- Founded: 1961
- Founder: E. Alan Silver, James Goodfriend
- Genre: Classical, jazz
- Country of origin: U.S.
- Location: West Winfield, New York

= Connoisseur Society =

American record label

Connoisseur Society was an American audiophile classical music and jazz record label. It was founded by E. Alan Silver and James Goodfriend. Silver and Goodfriend helped artists from the Eastern bloc to perform in the US during the Cold War, among them Ivan Moravec in 1962.

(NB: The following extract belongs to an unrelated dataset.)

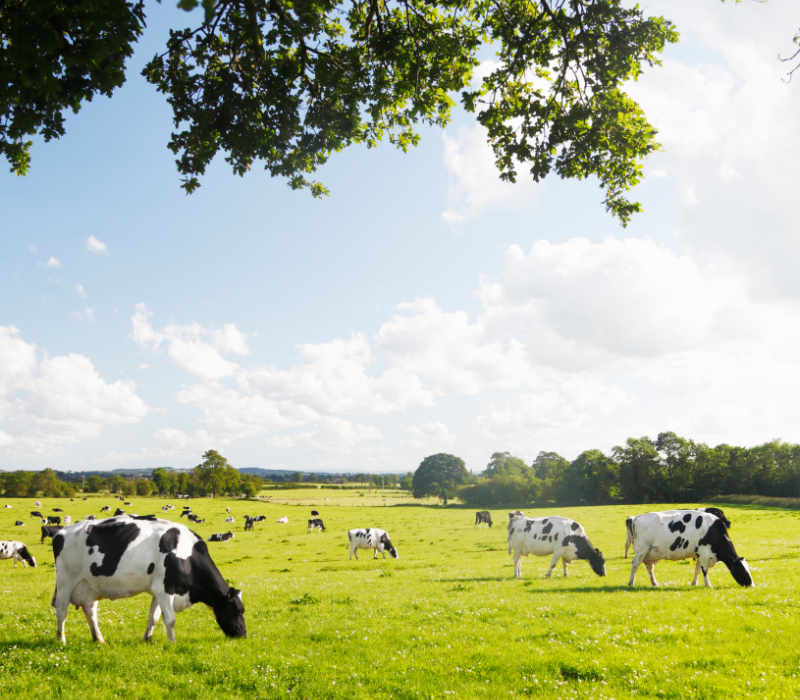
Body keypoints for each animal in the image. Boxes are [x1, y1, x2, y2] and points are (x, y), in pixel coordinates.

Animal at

The label released albums of Millette Alexander and Frank Daykin, known collectively as Alexander and Daykin, Sergei Babayan, Antonio Barbosa, Samuel Bartos, Sara Davis Buechner (born David Buechner), Linda Bustani, George Darden, Anthony di Bonaventura, Kate Dillingham, Walter Hautzig, Morton Estrin, Madeleine Forte, Joyce Hatto, Michael Jamanis, Trudy Kane, Ali Akbar Khan, Ruth Laredo, Mirjana Lewis, João Carlos Martins, Blair McMillan, Ivan Moravec, Garrick Ohlsson, Zaidee Parkinson, Manitas de Plata, Richard Reid, Cynthia Raim, Alberto Reyes, Elizabeth Rich, Edward Rosser, Mordecai Shehori, Myron Silberstein, Patrick Stephens, Joe Utterback, Ilana Vered, Frances Veri, David Allen Wehr, Wanda Wiłkomirska, and Oxana Yablonskaya.

Some of the label's releases include:

- Joe Utterback, piano; So Many Stars; Lionel Hampton/Sonny Burke: Midnight Sun; Ann Ronell: Willow Weep For Me; Bobby Troup: Get Your Kicks on Route 66 (CD 4259)
- Edward Rosser, piano; Visions of Beyond, late and last piano works by: Chopin, Beethoven, Brahms, Schubert, Liszt, Schumann, Debussy (CD 4260)
- Cynthia Raim, piano; Johannes Brahms: Haendel Variations, Three Intermezzi, Eight Kavierstücke (CD 4266)
- David Allen Wehr, piano; Beethoven: The 32 Piano Sonatas, Volume 4, 2 CDs; Schubert: Piano Sonata in B flat major (CD 4264)

The label became known for the premiere recording of Scriabin's complete 10 sonatas with Ruth Laredo in 1970 (CS 2032, CS 2034 and CS 2035).

Silver is also head of the company In Sync, which offers remasterings on CD from cassettes and LPs.